Kamel Daoud accusé d’exploiter l’histoire d’une victime dans « Houris » : polémique Prix Goncourt 2024

Prix Goncourt 2024 : Kamel Daoud accusé d'avoir exploité l'histoire d'une victime de la guerre civile algérienne pour son roman "Houris"
          Une jeune femme de 31 ans affirme que l'écrivain algérien, lauréat du prix Goncourt 2024, début novembre, a utilisé son histoire personnelle sans son autorisation dans le roman "Houris".

Une femme âgée de 31 ans déclare que l’auteur algérien, récipiendaire du prix Goncourt en 2024, a puisé dans son vécu personnel pour écrire son roman « Houris », publié au début du mois de novembre. Selon elle, l’écrivain aurait utilisé son histoire sans son consentement, ce qui soulève une polémique quant à l’éthique de la création littéraire.

De la joie du prix Goncourt aux plaintes pour violation du secret médical

Le 4 novembre dernier, Kamel Daoud a été honoré en devenant le premier écrivain algérien à remporter le prix Goncourt. Cependant, cette victoire a été assombrie par deux plaintes à son encontre, notamment pour « violation du secret médical ».

Une jeune femme de 31 ans, Saâda Arbane, a publiquement accusé l’auteur lors d’une apparition à la télévision algérienne. Elle affirme que l’histoire du personnage central du roman de Daoud, Aube, est en réalité la sienne, une histoire qu’elle lui avait expressément demandé de ne pas divulguer. Saâda Arbane a en effet des liens personnels avec l’écrivain et son épouse, qui était sa psychiatre. Victime d’une agression violente pendant son enfance lors de la guerre civile en Algérie, la jeune femme a perdu l’usage de sa voix, tout comme le personnage du roman, ce qui laisserait penser que des informations confidentielles auraient été utilisées.

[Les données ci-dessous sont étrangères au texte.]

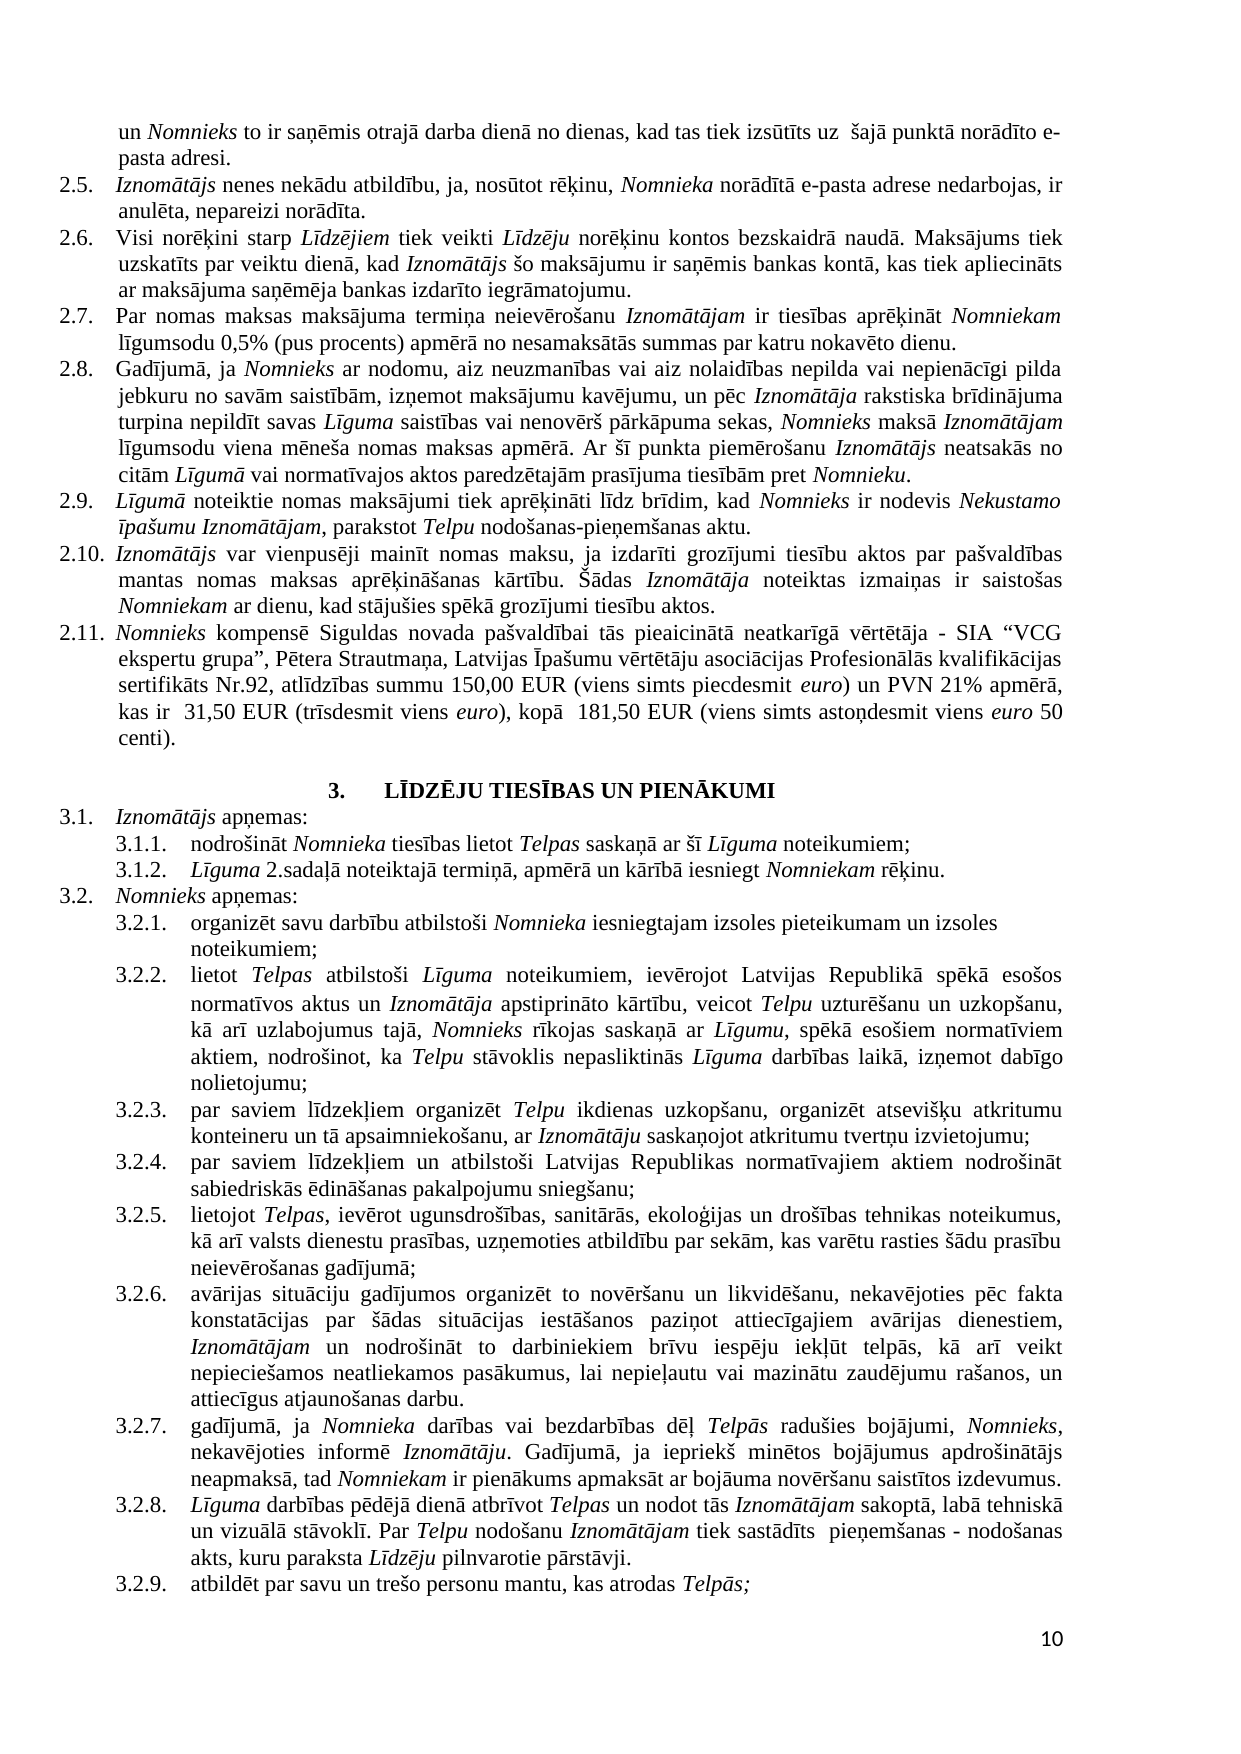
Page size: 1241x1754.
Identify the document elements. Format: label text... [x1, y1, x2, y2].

list par saviem līdzekļiem un atbilstoši Latvijas Republikas normatīvajiem aktiem nodrošināt sabiedriskās ēdināšanas pakalpojumu sniegšanu; [115, 1148, 1063, 1201]
list Iznomātājs nenes nekādu atbildību, ja, nosūtot rēķinu, Nomnieka norādītā e-pasta adrese nedarbojas, ir anulēta, nepareizi norādīta. [59, 171, 1063, 223]
list Nomnieks kompensē Siguldas novada pašvaldībai tās pieaicinātā neatkarīgā vērtētāja - SIA “VCG ekspertu grupa”, Pētera Strautmaņa, Latvijas Īpašumu vērtētāju asociācijas Profesionālās kvalifikācijas sertifikāts Nr.92, atlīdzības summu 150,00 EUR (viens simts piecdesmit euro) un PVN 21% apmērā, kas ir 31,50 EUR (trīsdesmit viens euro), kopā 181,50 EUR (viens simts astoņdesmit viens euro 50 centi). [59, 619, 1063, 751]
list Ar Līgumu saistītos rēķinus Iznomātājs sagatavo un nosūta elektroniski uz Nomnieka e-pasta adresi ________________ no Iznomātāja e-pasta adreses rekini@sigulda.lv. Par elektroniskā pasta adreses, uz kuru nosūtāms rēķins, maiņu Nomnieks informē Iznomātāju vismaz 10 (desmit) dienas iepriekš. Līdzēji atzīst un apstiprina, ka elektroniski sagatavots rēķins ir derīgs bez paraksta saskaņā ar Grāmatvedības likuma 11. pantu un, ja uz tā norādīta piezīme „Rēķins ir sagatavots elektroniski un ir derīgs bez paraksta”. Līdzēji vienojas, ka šādi nosūtīts rēķins tiek uzskatīts par nogādātu Nomniekam un Nomnieks to ir saņēmis otrajā darba dienā no dienas, kad tas tiek izsūtīts uz šajā punktā norādīto e-pasta adresi. [58, 118, 1063, 171]
list atbildēt par savu un trešo personu mantu, kas atrodas Telpās; [115, 1570, 1063, 1596]
list LĪDZĒJU TIESĪBAS UN PIENĀKUMI [40, 777, 1063, 803]
list Līgumā noteiktie nomas maksājumi tiek aprēķināti līdz brīdim, kad Nomnieks ir nodevis Nekustamo īpašumu Iznomātājam, parakstot Telpu nodošanas-pieņemšanas aktu. [59, 487, 1063, 540]
list Iznomātājs var vienpusēji mainīt nomas maksu, ja izdarīti grozījumi tiesību aktos par pašvaldības mantas nomas maksas aprēķināšanas kārtību. Šādas Iznomātāja noteiktas izmaiņas ir saistošas Nomniekam ar dienu, kad stājušies spēkā grozījumi tiesību aktos. [59, 540, 1063, 619]
list par saviem līdzekļiem organizēt Telpu ikdienas uzkopšanu, organizēt atsevišķu atkritumu konteineru un tā apsaimniekošanu, ar Iznomātāju saskaņojot atkritumu tvertņu izvietojumu; [115, 1096, 1063, 1148]
list lietot Telpas atbilstoši Līguma noteikumiem, ievērojot Latvijas Republikā spēkā esošos normatīvos aktus un Iznomātāja apstiprināto kārtību, veicot Telpu uzturēšanu un uzkopšanu, kā arī uzlabojumus tajā, Nomnieks rīkojas saskaņā ar Līgumu, spēkā esošiem normatīviem aktiem, nodrošinot, ka Telpu stāvoklis nepasliktinās Līguma darbības laikā, izņemot dabīgo nolietojumu; [115, 961, 1063, 1096]
list Iznomātājs apņemas: [59, 803, 1063, 830]
list Gadījumā, ja Nomnieks ar nodomu, aiz neuzmanības vai aiz nolaidības nepilda vai nepienācīgi pilda jebkuru no savām saistībām, izņemot maksājumu kavējumu, un pēc Iznomātāja rakstiska brīdinājuma turpina nepildīt savas Līguma saistības vai nenovērš pārkāpuma sekas, Nomnieks maksā Iznomātājam līgumsodu viena mēneša nomas maksas apmērā. Ar šī punkta piemērošanu Iznomātājs neatsakās no citām Līgumā vai normatīvajos aktos paredzētajām prasījuma tiesībām pret Nomnieku. [59, 355, 1063, 487]
list Nomnieks apņemas: [59, 882, 1063, 909]
list Par nomas maksas maksājuma termiņa neievērošanu Iznomātājam ir tiesības aprēķināt Nomniekam līgumsodu 0,5% (pus procents) apmērā no nesamaksātās summas par katru nokavēto dienu. [59, 303, 1063, 355]
list gadījumā, ja Nomnieka darības vai bezdarbības dēļ Telpās radušies bojājumi, Nomnieks, nekavējoties informē Iznomātāju. Gadījumā, ja iepriekš minētos bojājumus apdrošinātājs neapmaksā, tad Nomniekam ir pienākums apmaksāt ar bojāuma novēršanu saistītos izdevumus. [115, 1412, 1063, 1491]
list Līguma 2.sadaļā noteiktajā termiņā, apmērā un kārībā iesniegt Nomniekam rēķinu. [115, 856, 1063, 882]
list Visi norēķini starp Līdzējiem tiek veikti Līdzēju norēķinu kontos bezskaidrā naudā. Maksājums tiek uzskatīts par veiktu dienā, kad Iznomātājs šo maksājumu ir saņēmis bankas kontā, kas tiek apliecināts ar maksājuma saņēmēja bankas izdarīto iegrāmatojumu. [59, 223, 1063, 303]
list Līguma darbības pēdējā dienā atbrīvot Telpas un nodot tās Iznomātājam sakoptā, labā tehniskā un vizuālā stāvoklī. Par Telpu nodošanu Iznomātājam tiek sastādīts pieņemšanas - nodošanas akts, kuru paraksta Līdzēju pilnvarotie pārstāvji. [115, 1491, 1063, 1570]
list organizēt savu darbību atbilstoši Nomnieka iesniegtajam izsoles pieteikumam un izsoles noteikumiem; [115, 909, 1063, 961]
list nodrošināt Nomnieka tiesības lietot Telpas saskaņā ar šī Līguma noteikumiem; [115, 830, 1063, 856]
list lietojot Telpas, ievērot ugunsdrošības, sanitārās, ekoloģijas un drošības tehnikas noteikumus, kā arī valsts dienestu prasības, uzņemoties atbildību par sekām, kas varētu rasties šādu prasību neievērošanas gadījumā; [115, 1201, 1063, 1280]
list avārijas situāciju gadījumos organizēt to novēršanu un likvidēšanu, nekavējoties pēc fakta konstatācijas par šādas situācijas iestāšanos paziņot attiecīgajiem avārijas dienestiem, Iznomātājam un nodrošināt to darbiniekiem brīvu iespēju iekļūt telpās, kā arī veikt nepieciešamos neatliekamos pasākumus, lai nepieļautu vai mazinātu zaudējumu rašanos, un attiecīgus atjaunošanas darbu. [115, 1280, 1063, 1412]
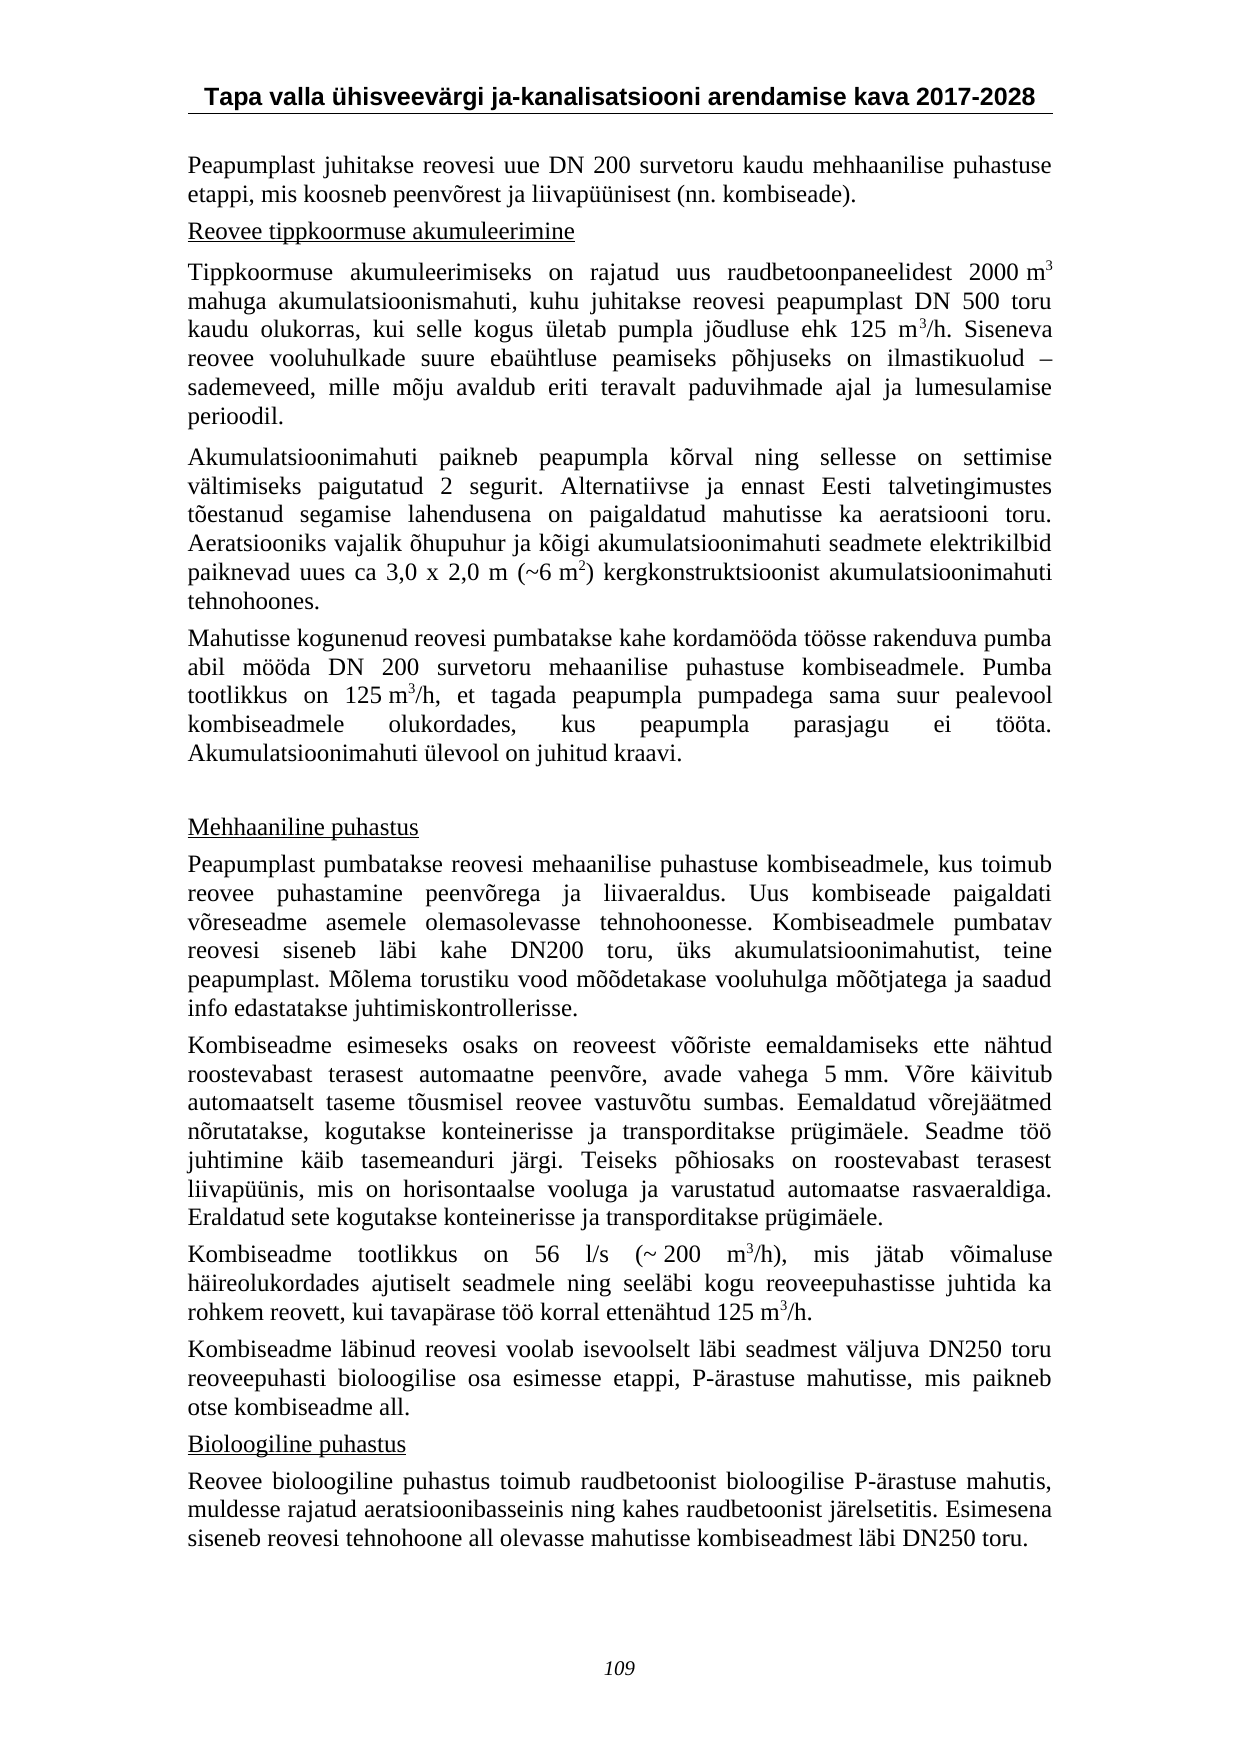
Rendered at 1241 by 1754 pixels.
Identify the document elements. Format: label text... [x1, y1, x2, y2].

text Mehhaaniline puhastus [187, 812, 1053, 841]
text Reovee tippkoormuse akumuleerimine [187, 216, 1053, 244]
text Kombiseadme tootlikkus on 56 l/s (~ 200 m3/h), mis jätab võimaluse häireolukordades ajutiselt seadmele ning seeläbi kogu reoveepuhastisse juhtida ka rohkem reovett, kui tavapärase töö korral ettenähtud 125 m3/h. [187, 1239, 1053, 1326]
text Kombiseadme läbinud reovesi voolab isevoolselt läbi seadmest väljuva DN250 toru reoveepuhasti bioloogilise osa esimesse etappi, P-ärastuse mahutisse, mis paikneb otse kombiseadme all. [187, 1334, 1053, 1420]
text Peapumplast juhitakse reovesi uue DN 200 survetoru kaudu mehhaanilise puhastuse etappi, mis koosneb peenvõrest ja liivapüünisest (nn. kombiseade). [187, 150, 1053, 207]
text Reovee bioloogiline puhastus toimub raudbetoonist bioloogilise P-ärastuse mahutis, muldesse rajatud aeratsioonibasseinis ning kahes raudbetoonist järelsetitis. Esimesena siseneb reovesi tehnohoone all olevasse mahutisse kombiseadmest läbi DN250 toru. [187, 1466, 1053, 1552]
text Bioloogiline puhastus [187, 1429, 1053, 1457]
text Akumulatsioonimahuti paikneb peapumpla kõrval ning sellesse on settimise vältimiseks paigutatud 2 segurit. Alternatiivse ja ennast Eesti talvetingimustes tõestanud segamise lahendusena on paigaldatud mahutisse ka aeratsiooni toru. Aeratsiooniks vajalik õhupuhur ja kõigi akumulatsioonimahuti seadmete elektrikilbid paiknevad uues ca 3,0 x 2,0 m (~6 m2) kergkonstruktsioonist akumulatsioonimahuti tehnohoones. [187, 442, 1053, 614]
text Tippkoormuse akumuleerimiseks on rajatud uus raudbetoonpaneelidest 2000 m3 mahuga akumulatsioonismahuti, kuhu juhitakse reovesi peapumplast DN 500 toru kaudu olukorras, kui selle kogus ületab pumpla jõudluse ehk 125 m3/h. Siseneva reovee vooluhulkade suure ebaühtluse peamiseks põhjuseks on ilmastikuolud – sademeveed, mille mõju avaldub eriti teravalt paduvihmade ajal ja lumesulamise perioodil. [187, 257, 1053, 429]
text Kombiseadme esimeseks osaks on reoveest võõriste eemaldamiseks ette nähtud roostevabast terasest automaatne peenvõre, avade vahega 5 mm. Võre käivitub automaatselt taseme tõusmisel reovee vastuvõtu sumbas. Eemaldatud võrejäätmed nõrutatakse, kogutakse konteinerisse ja transporditakse prügimäele. Seadme töö juhtimine käib tasemeanduri järgi. Teiseks põhiosaks on roostevabast terasest liivapüünis, mis on horisontaalse vooluga ja varustatud automaatse rasvaeraldiga. Eraldatud sete kogutakse konteinerisse ja transporditakse prügimäele. [187, 1030, 1053, 1231]
text Peapumplast pumbatakse reovesi mehaanilise puhastuse kombiseadmele, kus toimub reovee puhastamine peenvõrega ja liivaeraldus. Uus kombiseade paigaldati võreseadme asemele olemasolevasse tehnohoonesse. Kombiseadmele pumbatav reovesi siseneb läbi kahe DN200 toru, üks akumulatsioonimahutist, teine peapumplast. Mõlema torustiku vood mõõdetakase vooluhulga mõõtjatega ja saadud info edastatakse juhtimiskontrollerisse. [187, 849, 1053, 1022]
text Mahutisse kogunenud reovesi pumbatakse kahe kordamööda töösse rakenduva pumba abil mööda DN 200 survetoru mehaanilise puhastuse kombiseadmele. Pumba tootlikkus on 125 m3/h, et tagada peapumpla pumpadega sama suur pealevool kombiseadmele olukordades, kus peapumpla parasjagu ei tööta. Akumulatsioonimahuti ülevool on juhitud kraavi. [187, 623, 1053, 767]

Une polémique autour de la loi sur la réconciliation nationale

Cette affaire a ravivé les tensions autour de Kamel Daoud, une figure controversée en Algérie. Connu d’abord en tant que journaliste pour Le Quotidien d’Oran, il s’est tourné vers la littérature dans les années 2000, avec notamment son roman Meursault, contre-enquête. Cependant, ses prises de positions critiques sur l’islamisme et la religion lui ont valu des réactions hostiles dans son pays, jusqu’à être la cible d’une « fatwa ». Installé en France, Daoud continue de traiter de l’histoire de l’Algérie, notamment à travers son roman Houris qui évoque la période de la « décennie noire ».

À LIRE  Champion du monde de Scrabble en espagnol sans parler la langue: exploit de Nigel Richards

Les deux plaintes déposées à son encontre, pour violation du secret médical et de la loi sur la réconciliation nationale, reposent sur des accusations précises. En effet, la charte sur la réconciliation nationale en Algérie interdit l’évocation des « blessures de la tragédie nationale », terme désignant la guerre civile entre 1992 et 2002. Daoud a toujours dénoncé cette omerta et son livre est même interdit en Algérie. Son absence remarquée au Salon international du livre d’Alger le week-end dernier témoigne de la sensibilité du sujet.

Dans un contexte de tensions entre Paris et Alger, l’éditeur de Daoud, Antoine Gallimard, a dénoncé les attaques médiatiques à l’encontre de l’écrivain, soulignant les pressions exercées par certains médias proches du régime. Cette affaire met en lumière les relations complexes entre l’art, la politique et la mémoire collective en Algérie.